# 计算机代写|机器学习代写Machine Learning代考|ENGG3300 Probability Density Functions (PDFs)

## 计算机代写|机器学习代写Machine Learning代考|Probability Density Functions (PDFs)

In many cases, we wish to handle data that can be represented as a real-valued random variable, or a real-valued vector $\mathbf{x}=\left[x_1, x_2, \ldots, x_n\right]^T$. Most of the intuitions from discrete variables transfer directly to the continuous case, although there are some subtleties.

We describe the probabilities of a real-valued scalar variable $x$ with a Probability Density Function (PDF), written $p(x)$. Any real-valued function $p(x)$ that satisfies:
$$\begin{array}{rlr} p(x) & \geq 0 \quad \text { for all } x \ \int_{-\infty}^{\infty} p(x) d x & =1 \end{array}$$
is a valid PDF. I will use the convention of upper-case $P$ for discrete probabilities, and lower-case $p$ for PDFs.

With the PDF we can specify the probability that the random variable $x$ falls within a given range:
$$P\left(x_0 \leq x \leq x_1\right)=\int_{x_0}^{x_1} p(x) d x$$
This can be visualized by plotting the curve $p(x)$. Then, to determine the probability that $x$ falls within a range, we compute the area under the curve for that range.

The PDF can be thought of as the infinite limit of a discrete distribution, i.e., a discrete distribution with an infinite number of possible outcomes.
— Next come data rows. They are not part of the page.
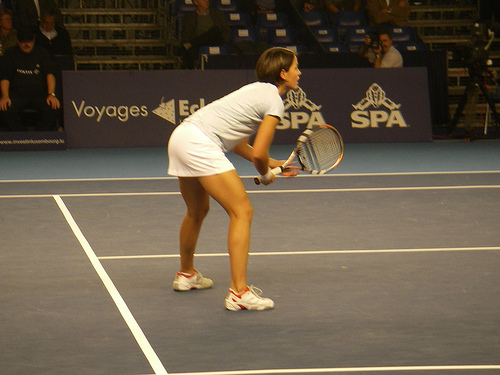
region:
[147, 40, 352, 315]
The woman is holding a tennis racket.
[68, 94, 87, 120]
The letter is white.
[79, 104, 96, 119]
The letter is white.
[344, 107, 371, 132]
The letter is white.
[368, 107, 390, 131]
The letter is white.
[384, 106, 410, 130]
The letter is white.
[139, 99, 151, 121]
The letter is white.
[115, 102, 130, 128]
The letter is white.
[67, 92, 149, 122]
Voyages written on a billboard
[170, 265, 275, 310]
White shoes on tennis player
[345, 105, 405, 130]
SPA written on right side of billboard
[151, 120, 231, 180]
Tennis player's white skirt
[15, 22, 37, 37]
Man in the crowds black hat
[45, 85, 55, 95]
Man in the crowd's watch on his wrist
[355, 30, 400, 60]
Man behind billboard taking pictures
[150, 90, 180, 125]
Triangle shape on the billboard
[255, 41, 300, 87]
Short hair do on womans head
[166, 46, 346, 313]
Woman holding onto tennis racket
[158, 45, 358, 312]
a female tennis player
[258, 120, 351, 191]
tennis racquet in woman's hand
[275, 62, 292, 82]
the right ear of the woman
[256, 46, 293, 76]
the woman's brown hair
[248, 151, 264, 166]
the woman's right elbow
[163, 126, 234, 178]
the woman's white tennis skirt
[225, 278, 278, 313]
white and red shoe on right foot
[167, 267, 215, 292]
white and red shoe on left foot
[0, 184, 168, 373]
white lines painted on ground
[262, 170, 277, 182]
wristband on woman's arm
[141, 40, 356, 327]
The woman is wearing a white tennis outfit.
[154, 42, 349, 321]
The woman's shoes are red and white.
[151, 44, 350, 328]
The woman is holding a tennis racket.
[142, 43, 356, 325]
The woman is bent over.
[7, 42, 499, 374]
The woman is standing on a tennis court.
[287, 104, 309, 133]
The letter is white.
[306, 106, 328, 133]
The letter is white.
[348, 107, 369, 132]
The letter is white.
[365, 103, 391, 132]
The letter is white.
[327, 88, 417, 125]
the sign says spa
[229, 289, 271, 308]
shoe on the foot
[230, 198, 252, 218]
knee on the leg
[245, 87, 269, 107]
the shirt is white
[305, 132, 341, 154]
top of the racket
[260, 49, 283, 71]
the hair is brown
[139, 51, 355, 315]
the woman is a tennis player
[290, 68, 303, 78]
nose of the woman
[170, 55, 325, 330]
A lady playing tennis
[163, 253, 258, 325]
A woman with red and white shoes on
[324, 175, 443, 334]
A grain white tennis court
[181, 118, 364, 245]
A woman with a orange and white tennis racket in her hand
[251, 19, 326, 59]
A group of blue empty chairs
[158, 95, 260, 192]
A woman wearing a white skirt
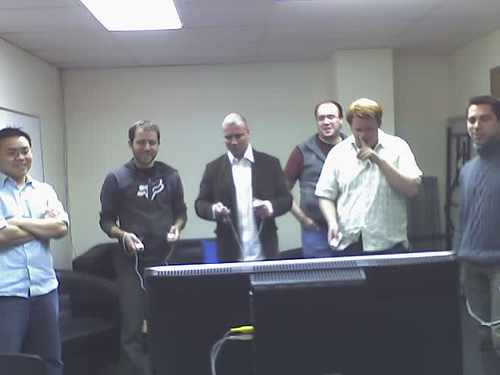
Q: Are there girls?
A: No, there are no girls.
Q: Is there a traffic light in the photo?
A: No, there are no traffic lights.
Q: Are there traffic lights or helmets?
A: No, there are no traffic lights or helmets.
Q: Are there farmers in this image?
A: No, there are no farmers.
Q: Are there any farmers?
A: No, there are no farmers.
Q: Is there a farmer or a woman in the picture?
A: No, there are no farmers or women.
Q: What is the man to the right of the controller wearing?
A: The man is wearing a shirt.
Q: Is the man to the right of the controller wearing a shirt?
A: Yes, the man is wearing a shirt.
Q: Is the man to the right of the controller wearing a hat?
A: No, the man is wearing a shirt.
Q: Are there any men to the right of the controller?
A: Yes, there is a man to the right of the controller.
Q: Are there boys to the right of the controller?
A: No, there is a man to the right of the controller.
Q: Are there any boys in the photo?
A: No, there are no boys.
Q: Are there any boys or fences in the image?
A: No, there are no boys or fences.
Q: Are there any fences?
A: No, there are no fences.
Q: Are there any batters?
A: No, there are no batters.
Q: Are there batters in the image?
A: No, there are no batters.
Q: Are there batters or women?
A: No, there are no batters or women.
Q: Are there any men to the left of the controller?
A: Yes, there is a man to the left of the controller.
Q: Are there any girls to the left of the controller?
A: No, there is a man to the left of the controller.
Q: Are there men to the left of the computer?
A: Yes, there is a man to the left of the computer.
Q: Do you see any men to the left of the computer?
A: Yes, there is a man to the left of the computer.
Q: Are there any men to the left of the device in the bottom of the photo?
A: Yes, there is a man to the left of the computer.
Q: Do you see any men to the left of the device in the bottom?
A: Yes, there is a man to the left of the computer.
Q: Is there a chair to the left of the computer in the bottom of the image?
A: No, there is a man to the left of the computer.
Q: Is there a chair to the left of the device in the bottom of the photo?
A: No, there is a man to the left of the computer.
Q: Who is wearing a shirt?
A: The man is wearing a shirt.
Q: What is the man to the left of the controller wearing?
A: The man is wearing a shirt.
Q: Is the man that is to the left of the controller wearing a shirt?
A: Yes, the man is wearing a shirt.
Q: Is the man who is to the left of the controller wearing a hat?
A: No, the man is wearing a shirt.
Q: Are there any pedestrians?
A: No, there are no pedestrians.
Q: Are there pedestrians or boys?
A: No, there are no pedestrians or boys.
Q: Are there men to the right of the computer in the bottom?
A: Yes, there is a man to the right of the computer.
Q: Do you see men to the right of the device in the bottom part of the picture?
A: Yes, there is a man to the right of the computer.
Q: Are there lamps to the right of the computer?
A: No, there is a man to the right of the computer.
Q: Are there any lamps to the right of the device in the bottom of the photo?
A: No, there is a man to the right of the computer.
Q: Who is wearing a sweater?
A: The man is wearing a sweater.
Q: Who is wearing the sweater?
A: The man is wearing a sweater.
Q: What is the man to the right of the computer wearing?
A: The man is wearing a sweater.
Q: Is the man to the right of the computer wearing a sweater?
A: Yes, the man is wearing a sweater.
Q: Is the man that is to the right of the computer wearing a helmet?
A: No, the man is wearing a sweater.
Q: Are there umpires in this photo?
A: No, there are no umpires.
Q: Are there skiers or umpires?
A: No, there are no umpires or skiers.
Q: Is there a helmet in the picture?
A: No, there are no helmets.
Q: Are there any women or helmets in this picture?
A: No, there are no helmets or women.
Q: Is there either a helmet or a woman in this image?
A: No, there are no helmets or women.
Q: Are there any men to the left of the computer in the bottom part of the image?
A: Yes, there is a man to the left of the computer.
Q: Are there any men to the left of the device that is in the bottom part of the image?
A: Yes, there is a man to the left of the computer.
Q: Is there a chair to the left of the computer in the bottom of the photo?
A: No, there is a man to the left of the computer.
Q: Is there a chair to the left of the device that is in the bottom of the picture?
A: No, there is a man to the left of the computer.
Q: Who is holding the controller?
A: The man is holding the controller.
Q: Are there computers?
A: Yes, there is a computer.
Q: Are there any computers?
A: Yes, there is a computer.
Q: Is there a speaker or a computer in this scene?
A: Yes, there is a computer.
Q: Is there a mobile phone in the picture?
A: No, there are no cell phones.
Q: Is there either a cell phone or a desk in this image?
A: No, there are no cell phones or desks.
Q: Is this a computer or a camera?
A: This is a computer.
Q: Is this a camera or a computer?
A: This is a computer.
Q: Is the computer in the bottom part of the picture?
A: Yes, the computer is in the bottom of the image.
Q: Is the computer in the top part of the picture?
A: No, the computer is in the bottom of the image.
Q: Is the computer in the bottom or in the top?
A: The computer is in the bottom of the image.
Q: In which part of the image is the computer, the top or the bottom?
A: The computer is in the bottom of the image.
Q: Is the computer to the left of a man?
A: No, the computer is to the right of a man.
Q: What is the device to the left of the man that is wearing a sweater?
A: The device is a computer.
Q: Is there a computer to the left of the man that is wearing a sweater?
A: Yes, there is a computer to the left of the man.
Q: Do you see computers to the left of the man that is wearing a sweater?
A: Yes, there is a computer to the left of the man.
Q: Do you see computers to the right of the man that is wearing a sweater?
A: No, the computer is to the left of the man.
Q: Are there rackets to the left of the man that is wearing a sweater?
A: No, there is a computer to the left of the man.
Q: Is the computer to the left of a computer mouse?
A: No, the computer is to the left of a man.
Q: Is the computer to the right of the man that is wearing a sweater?
A: No, the computer is to the left of the man.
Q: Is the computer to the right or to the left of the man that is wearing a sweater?
A: The computer is to the left of the man.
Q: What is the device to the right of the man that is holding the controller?
A: The device is a computer.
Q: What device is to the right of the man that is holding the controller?
A: The device is a computer.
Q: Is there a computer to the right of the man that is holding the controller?
A: Yes, there is a computer to the right of the man.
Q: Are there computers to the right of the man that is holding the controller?
A: Yes, there is a computer to the right of the man.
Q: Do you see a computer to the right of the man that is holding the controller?
A: Yes, there is a computer to the right of the man.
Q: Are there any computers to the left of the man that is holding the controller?
A: No, the computer is to the right of the man.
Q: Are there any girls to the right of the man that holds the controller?
A: No, there is a computer to the right of the man.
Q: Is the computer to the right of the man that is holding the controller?
A: Yes, the computer is to the right of the man.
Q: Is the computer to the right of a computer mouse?
A: No, the computer is to the right of the man.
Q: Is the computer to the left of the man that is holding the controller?
A: No, the computer is to the right of the man.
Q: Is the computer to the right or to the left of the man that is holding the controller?
A: The computer is to the right of the man.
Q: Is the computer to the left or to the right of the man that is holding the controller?
A: The computer is to the right of the man.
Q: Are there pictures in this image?
A: No, there are no pictures.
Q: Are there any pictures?
A: No, there are no pictures.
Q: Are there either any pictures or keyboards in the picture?
A: No, there are no pictures or keyboards.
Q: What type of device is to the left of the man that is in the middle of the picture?
A: The device is a controller.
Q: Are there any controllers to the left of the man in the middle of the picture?
A: Yes, there is a controller to the left of the man.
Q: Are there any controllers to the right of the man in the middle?
A: No, the controller is to the left of the man.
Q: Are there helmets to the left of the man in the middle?
A: No, there is a controller to the left of the man.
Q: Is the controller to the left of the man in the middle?
A: Yes, the controller is to the left of the man.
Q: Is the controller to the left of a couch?
A: No, the controller is to the left of the man.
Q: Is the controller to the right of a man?
A: No, the controller is to the left of a man.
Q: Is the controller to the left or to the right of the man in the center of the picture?
A: The controller is to the left of the man.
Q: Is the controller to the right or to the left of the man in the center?
A: The controller is to the left of the man.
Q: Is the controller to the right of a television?
A: No, the controller is to the right of a man.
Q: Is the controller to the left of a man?
A: No, the controller is to the right of a man.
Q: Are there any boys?
A: No, there are no boys.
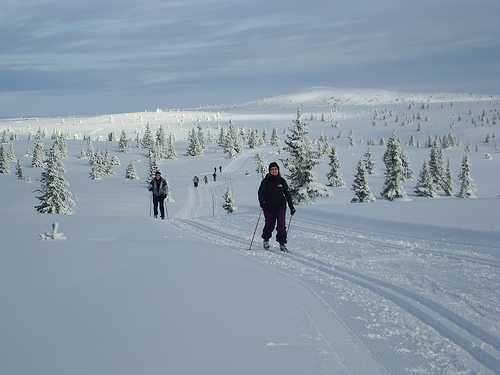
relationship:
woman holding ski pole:
[258, 161, 296, 252] [249, 200, 266, 252]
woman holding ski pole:
[258, 161, 296, 252] [285, 208, 294, 233]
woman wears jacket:
[258, 161, 296, 252] [258, 173, 294, 209]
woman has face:
[258, 161, 296, 252] [271, 167, 279, 176]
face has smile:
[271, 167, 279, 176] [271, 170, 276, 173]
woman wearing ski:
[258, 161, 296, 252] [275, 246, 293, 256]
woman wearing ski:
[258, 161, 296, 252] [257, 243, 279, 256]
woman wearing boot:
[258, 161, 296, 252] [264, 239, 269, 249]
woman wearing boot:
[258, 161, 296, 252] [279, 241, 286, 251]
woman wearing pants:
[258, 161, 296, 252] [260, 209, 287, 244]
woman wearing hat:
[258, 161, 296, 252] [269, 163, 280, 171]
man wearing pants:
[148, 171, 168, 220] [152, 195, 165, 219]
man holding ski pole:
[148, 171, 168, 220] [149, 191, 154, 219]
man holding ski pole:
[148, 171, 168, 220] [164, 199, 169, 220]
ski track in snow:
[175, 215, 498, 374] [1, 87, 499, 373]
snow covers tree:
[350, 159, 376, 202] [351, 157, 376, 203]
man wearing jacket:
[148, 171, 168, 220] [148, 177, 170, 198]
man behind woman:
[148, 171, 168, 220] [258, 161, 296, 252]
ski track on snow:
[175, 215, 498, 374] [1, 87, 499, 373]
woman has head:
[258, 161, 296, 252] [268, 162, 279, 177]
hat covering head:
[269, 163, 280, 171] [268, 162, 279, 177]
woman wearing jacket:
[258, 161, 296, 252] [258, 173, 294, 209]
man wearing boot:
[148, 171, 168, 220] [159, 214, 165, 221]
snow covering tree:
[32, 141, 82, 217] [34, 143, 75, 216]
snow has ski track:
[1, 87, 499, 373] [175, 215, 498, 374]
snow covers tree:
[455, 158, 478, 199] [456, 153, 478, 198]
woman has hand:
[258, 161, 296, 252] [289, 206, 295, 215]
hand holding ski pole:
[289, 206, 295, 215] [285, 208, 294, 233]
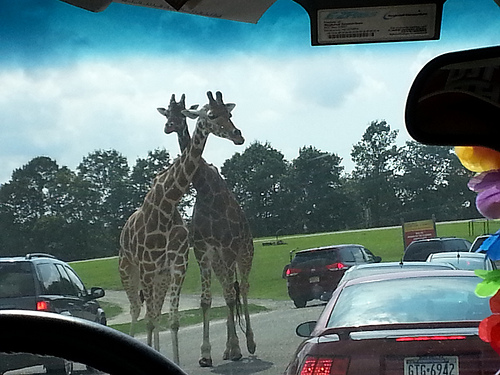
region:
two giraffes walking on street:
[109, 73, 288, 374]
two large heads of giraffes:
[152, 81, 248, 150]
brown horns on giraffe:
[200, 85, 227, 110]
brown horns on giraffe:
[162, 86, 189, 108]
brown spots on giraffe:
[121, 208, 172, 257]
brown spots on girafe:
[198, 203, 234, 243]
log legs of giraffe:
[175, 261, 270, 373]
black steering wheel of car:
[0, 306, 120, 342]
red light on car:
[300, 355, 332, 374]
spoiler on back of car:
[304, 313, 474, 347]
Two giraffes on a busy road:
[100, 85, 265, 373]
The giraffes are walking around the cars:
[15, 16, 495, 372]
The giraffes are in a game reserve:
[6, 21, 483, 352]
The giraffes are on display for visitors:
[15, 31, 486, 372]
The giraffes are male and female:
[30, 20, 465, 371]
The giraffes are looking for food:
[30, 22, 475, 372]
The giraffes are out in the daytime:
[31, 18, 476, 373]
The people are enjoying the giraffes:
[2, 3, 489, 363]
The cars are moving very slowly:
[18, 16, 486, 371]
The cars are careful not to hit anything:
[32, 30, 477, 361]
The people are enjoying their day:
[27, 27, 474, 362]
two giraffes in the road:
[110, 91, 275, 373]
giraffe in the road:
[157, 89, 281, 366]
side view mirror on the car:
[93, 281, 104, 300]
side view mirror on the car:
[373, 253, 385, 263]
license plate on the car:
[407, 357, 457, 373]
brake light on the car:
[281, 267, 299, 277]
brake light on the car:
[328, 264, 345, 272]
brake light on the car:
[300, 353, 342, 374]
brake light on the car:
[35, 302, 51, 310]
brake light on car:
[394, 337, 468, 342]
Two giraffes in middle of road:
[110, 90, 279, 358]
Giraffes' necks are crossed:
[154, 110, 222, 185]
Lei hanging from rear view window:
[442, 133, 499, 349]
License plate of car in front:
[401, 345, 462, 374]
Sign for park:
[388, 205, 440, 241]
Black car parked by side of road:
[281, 240, 381, 303]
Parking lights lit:
[285, 263, 348, 280]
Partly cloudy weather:
[12, 65, 406, 152]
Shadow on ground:
[214, 353, 269, 373]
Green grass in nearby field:
[254, 235, 284, 303]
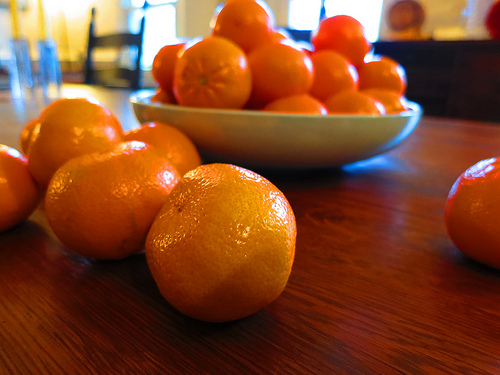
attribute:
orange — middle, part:
[139, 161, 299, 326]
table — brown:
[314, 213, 421, 345]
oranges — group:
[169, 14, 414, 131]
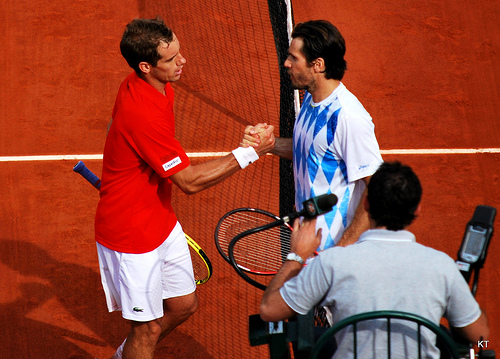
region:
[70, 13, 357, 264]
two tennis players shaking hands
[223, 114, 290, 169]
two hands are shaking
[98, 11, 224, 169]
tennis player has black hair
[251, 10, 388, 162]
tennis player has black hair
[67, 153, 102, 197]
the handle is blue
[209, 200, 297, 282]
head of racket is black and red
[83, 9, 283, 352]
man has red shirt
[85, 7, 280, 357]
player wears white shorts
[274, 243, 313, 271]
a clock on wrist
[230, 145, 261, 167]
a white wristband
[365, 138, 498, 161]
a long white line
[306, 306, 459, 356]
part of a green chair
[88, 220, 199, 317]
a man's white shorts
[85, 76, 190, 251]
a man's red shirt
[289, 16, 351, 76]
a man's short cut black hair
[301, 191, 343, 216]
a microphone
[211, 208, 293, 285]
part of a tennis racket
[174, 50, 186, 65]
the nose of a man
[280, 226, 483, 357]
a man's gray shirt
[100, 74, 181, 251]
The red shirt of the player.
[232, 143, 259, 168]
The white sweatband on the player's wrist.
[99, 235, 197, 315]
The white shorts the player is wearing.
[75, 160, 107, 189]
The blue handle of the tennis racquet.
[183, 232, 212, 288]
The yellow and black frame of the tennis racquet.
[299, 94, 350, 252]
The blue design on the player's shirt.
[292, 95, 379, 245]
The white shirt the player is wearing.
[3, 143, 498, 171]
The white boundary line of the court.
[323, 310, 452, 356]
The green chair the man is sitting on.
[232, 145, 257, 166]
wrist on the man's wrist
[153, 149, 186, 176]
design on man's shirt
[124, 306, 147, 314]
logo on the man's shorts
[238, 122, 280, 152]
two man's hands clasped together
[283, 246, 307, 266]
watch on the man's wrist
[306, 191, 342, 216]
microphone attached to a chair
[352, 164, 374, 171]
logo on the man's shirt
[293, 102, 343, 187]
design on the shirt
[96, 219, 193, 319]
shorts on the man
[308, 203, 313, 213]
logo on the microphone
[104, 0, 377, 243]
two people holding hands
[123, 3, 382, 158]
two people shaking hands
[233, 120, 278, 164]
hands grasped together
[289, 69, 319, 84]
brown beard on face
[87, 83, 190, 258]
red shirt on man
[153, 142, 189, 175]
white logo on side of shirt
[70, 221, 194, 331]
white shorts on man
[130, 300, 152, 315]
black logo on shorts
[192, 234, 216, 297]
yellow and black racket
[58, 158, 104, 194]
blue handle of racket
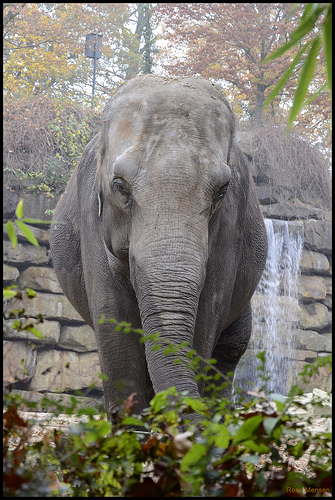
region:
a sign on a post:
[83, 27, 103, 107]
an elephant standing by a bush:
[46, 71, 269, 421]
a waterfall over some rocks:
[248, 214, 298, 401]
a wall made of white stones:
[3, 155, 333, 423]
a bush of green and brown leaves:
[2, 315, 333, 497]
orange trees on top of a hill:
[0, 2, 332, 150]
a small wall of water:
[248, 216, 298, 408]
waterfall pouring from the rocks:
[223, 215, 319, 410]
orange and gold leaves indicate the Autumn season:
[0, 3, 334, 164]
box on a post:
[82, 27, 106, 113]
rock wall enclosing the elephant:
[1, 140, 332, 407]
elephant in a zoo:
[57, 72, 270, 439]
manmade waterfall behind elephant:
[225, 207, 317, 423]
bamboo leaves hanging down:
[261, 0, 333, 129]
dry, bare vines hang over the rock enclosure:
[259, 128, 326, 221]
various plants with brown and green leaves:
[4, 392, 334, 496]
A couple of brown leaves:
[135, 480, 177, 495]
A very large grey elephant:
[50, 74, 269, 433]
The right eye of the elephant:
[112, 176, 130, 199]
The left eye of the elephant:
[205, 174, 225, 204]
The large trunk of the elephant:
[134, 201, 201, 420]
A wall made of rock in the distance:
[8, 251, 39, 387]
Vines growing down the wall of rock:
[12, 118, 65, 168]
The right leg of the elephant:
[93, 287, 135, 418]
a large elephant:
[44, 50, 278, 450]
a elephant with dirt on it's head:
[131, 59, 219, 110]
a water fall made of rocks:
[238, 207, 314, 368]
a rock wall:
[0, 212, 50, 398]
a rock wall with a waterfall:
[244, 201, 325, 392]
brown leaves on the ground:
[13, 399, 306, 499]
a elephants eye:
[108, 168, 137, 210]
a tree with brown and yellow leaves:
[202, 14, 290, 104]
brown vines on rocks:
[260, 136, 319, 187]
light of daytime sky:
[3, 3, 333, 131]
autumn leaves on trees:
[3, 3, 331, 120]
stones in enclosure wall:
[3, 136, 330, 411]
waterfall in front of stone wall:
[239, 219, 305, 404]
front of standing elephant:
[49, 75, 267, 427]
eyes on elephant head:
[114, 177, 228, 196]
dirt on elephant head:
[125, 75, 227, 104]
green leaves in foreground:
[3, 316, 328, 493]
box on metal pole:
[84, 33, 102, 107]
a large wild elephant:
[46, 71, 269, 454]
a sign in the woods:
[71, 22, 109, 110]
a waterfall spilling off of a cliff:
[229, 194, 306, 424]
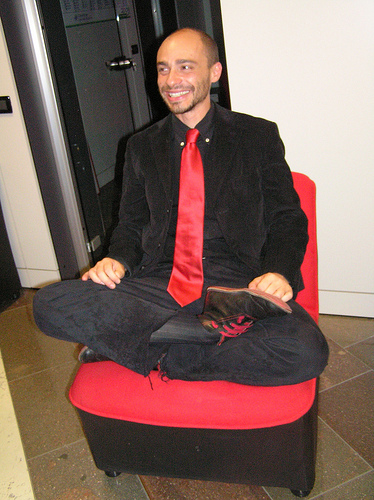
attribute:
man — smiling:
[32, 27, 329, 389]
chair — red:
[67, 170, 319, 498]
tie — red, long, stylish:
[165, 130, 205, 307]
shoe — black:
[196, 285, 292, 349]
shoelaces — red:
[206, 315, 253, 342]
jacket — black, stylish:
[103, 100, 308, 291]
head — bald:
[151, 27, 223, 113]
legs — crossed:
[31, 277, 329, 387]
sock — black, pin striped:
[148, 311, 221, 346]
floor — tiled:
[1, 287, 372, 498]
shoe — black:
[75, 343, 160, 373]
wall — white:
[0, 0, 372, 319]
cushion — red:
[68, 170, 317, 431]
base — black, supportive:
[74, 374, 322, 498]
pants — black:
[31, 272, 327, 384]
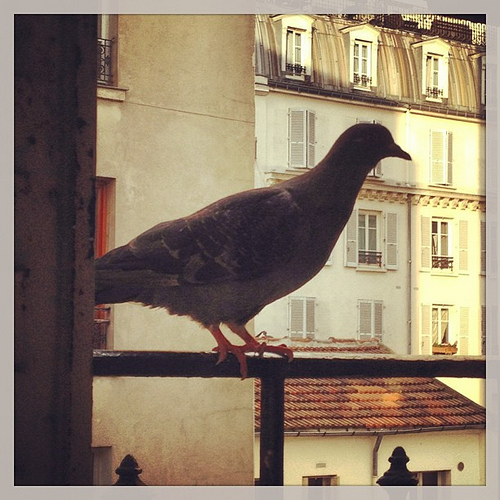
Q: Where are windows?
A: On a building.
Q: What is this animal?
A: Bird.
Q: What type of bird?
A: Pigeon.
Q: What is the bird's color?
A: Gray.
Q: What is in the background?
A: Building.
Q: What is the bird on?
A: Rail.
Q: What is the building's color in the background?
A: White.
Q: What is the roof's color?
A: Reddish brown.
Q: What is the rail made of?
A: Metal.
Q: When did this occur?
A: During the day time.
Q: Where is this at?
A: A balcony.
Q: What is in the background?
A: A building.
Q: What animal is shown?
A: A bird.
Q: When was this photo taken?
A: During the day.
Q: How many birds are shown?
A: One.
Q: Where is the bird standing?
A: On the railing.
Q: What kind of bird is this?
A: Pigeon.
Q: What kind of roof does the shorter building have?
A: Tiled roof.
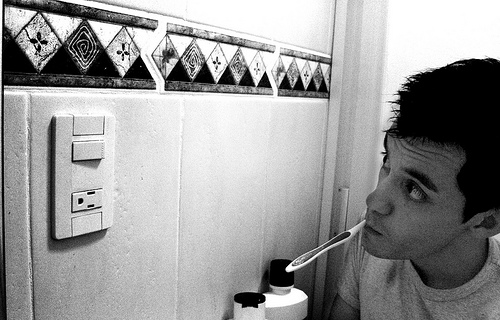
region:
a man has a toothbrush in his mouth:
[278, 55, 498, 274]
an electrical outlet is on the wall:
[48, 111, 116, 241]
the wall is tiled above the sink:
[6, 89, 328, 317]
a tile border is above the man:
[3, 0, 335, 98]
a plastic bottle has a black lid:
[266, 257, 307, 319]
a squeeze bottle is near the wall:
[233, 290, 268, 318]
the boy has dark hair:
[388, 55, 499, 223]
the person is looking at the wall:
[180, 60, 498, 265]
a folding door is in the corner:
[318, 2, 386, 319]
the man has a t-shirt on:
[334, 203, 499, 317]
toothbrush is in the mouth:
[270, 208, 406, 319]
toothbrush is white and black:
[284, 219, 371, 276]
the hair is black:
[397, 78, 491, 133]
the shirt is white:
[348, 266, 483, 318]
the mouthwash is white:
[258, 251, 316, 315]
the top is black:
[259, 259, 306, 289]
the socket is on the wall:
[41, 111, 124, 249]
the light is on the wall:
[185, 127, 300, 204]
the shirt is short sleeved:
[347, 256, 498, 318]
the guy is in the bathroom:
[17, 10, 499, 312]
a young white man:
[248, 54, 494, 306]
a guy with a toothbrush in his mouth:
[256, 35, 498, 318]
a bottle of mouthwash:
[264, 245, 318, 317]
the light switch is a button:
[39, 82, 158, 267]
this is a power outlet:
[61, 182, 153, 212]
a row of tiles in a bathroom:
[16, 13, 353, 105]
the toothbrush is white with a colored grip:
[256, 216, 375, 285]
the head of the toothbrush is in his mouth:
[273, 209, 421, 286]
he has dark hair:
[385, 51, 499, 238]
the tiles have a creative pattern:
[13, 0, 348, 110]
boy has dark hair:
[367, 55, 494, 214]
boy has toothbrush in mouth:
[240, 214, 389, 286]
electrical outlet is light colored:
[52, 117, 129, 252]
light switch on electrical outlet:
[44, 108, 113, 181]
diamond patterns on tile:
[14, 27, 306, 77]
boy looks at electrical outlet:
[358, 9, 499, 310]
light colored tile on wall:
[158, 129, 278, 238]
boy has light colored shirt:
[358, 231, 475, 318]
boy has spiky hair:
[380, 60, 499, 242]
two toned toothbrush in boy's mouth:
[290, 214, 377, 270]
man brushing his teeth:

Specifically, suppose we create a discrete distribution with $N$ possible outcomes, each corresponding to a range on the real number line. Then, suppose we increase $N$ towards infinity, so that each outcome shrinks to a single real number; a PDF is defined as the limiting case of this discrete distribution.

There is an important subtlety here: a probability density is not a probability per se. For one thing, there is no requirement that $p(x) \leq 1$. Moreover, the probability that $x$ attains any one specific value out of the infinite set of possible values is always zero, e.g. $P(x=5)=$ $\int_5^5 p(x) d x=0$ for any PDF $p(x)$. People (myself included) are sometimes sloppy in referring to $p(x)$ as a probability, but it is not a probability – rather, it is a function that can be used in computing probabilities.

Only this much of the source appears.